## DIRECTIONS FOR THIS TASK
Rewrite every line of the entries below, changing "common name" to "vernacular name" and leaving everything else the same.

## RECORDS TO PROCESS

------------

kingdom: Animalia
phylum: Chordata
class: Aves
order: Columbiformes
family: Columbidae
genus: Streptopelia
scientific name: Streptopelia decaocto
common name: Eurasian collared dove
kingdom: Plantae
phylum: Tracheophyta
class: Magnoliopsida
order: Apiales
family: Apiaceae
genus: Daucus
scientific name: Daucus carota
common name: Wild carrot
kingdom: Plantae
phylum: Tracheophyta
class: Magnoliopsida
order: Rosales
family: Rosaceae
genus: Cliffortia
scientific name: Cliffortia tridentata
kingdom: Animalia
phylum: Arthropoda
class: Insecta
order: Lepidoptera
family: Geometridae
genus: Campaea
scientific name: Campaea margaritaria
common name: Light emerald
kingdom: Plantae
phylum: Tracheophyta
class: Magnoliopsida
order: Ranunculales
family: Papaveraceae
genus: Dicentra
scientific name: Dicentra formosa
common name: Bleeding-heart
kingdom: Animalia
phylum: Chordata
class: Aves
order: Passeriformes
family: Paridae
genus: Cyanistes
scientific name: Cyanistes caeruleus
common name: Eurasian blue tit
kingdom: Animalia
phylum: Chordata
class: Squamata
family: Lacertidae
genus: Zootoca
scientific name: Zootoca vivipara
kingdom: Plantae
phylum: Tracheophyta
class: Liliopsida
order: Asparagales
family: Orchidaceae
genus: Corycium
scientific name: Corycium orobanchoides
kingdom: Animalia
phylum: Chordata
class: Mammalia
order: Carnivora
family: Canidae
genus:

------------

## CORRECT OUTPUT
kingdom: Animalia
phylum: Chordata
class: Aves
order: Columbiformes
family: Columbidae
genus: Streptopelia
scientific name: Streptopelia decaocto
vernacular name: Eurasian collared dove
kingdom: Plantae
phylum: Tracheophyta
class: Magnoliopsida
order: Apiales
family: Apiaceae
genus: Daucus
scientific name: Daucus carota
vernacular name: Wild carrot
kingdom: Plantae
phylum: Tracheophyta
class: Magnoliopsida
order: Rosales
family: Rosaceae
genus: Cliffortia
scientific name: Cliffortia tridentata
kingdom: Animalia
phylum: Arthropoda
class: Insecta
order: Lepidoptera
family: Geometridae
genus: Campaea
scientific name: Campaea margaritaria
vernacular name: Light emerald
kingdom: Plantae
phylum: Tracheophyta
class: Magnoliopsida
order: Ranunculales
family: Papaveraceae
genus: Dicentra
scientific name: Dicentra formosa
vernacular name: Bleeding-heart
kingdom: Animalia
phylum: Chordata
class: Aves
order: Passeriformes
family: Paridae
genus: Cyanistes
scientific name: Cyanistes caeruleus
vernacular name: Eurasian blue tit
kingdom: Animalia
phylum: Chordata
class: Squamata
family: Lacertidae
genus: Zootoca
scientific name: Zootoca vivipara
kingdom: Plantae
phylum: Tracheophyta
class: Liliopsida
order: Asparagales
family: Orchidaceae
genus: Corycium
scientific name: Corycium orobanchoides
kingdom: Animalia
phylum: Chordata
class: Mammalia
order: Carnivora
family: Canidae
genus:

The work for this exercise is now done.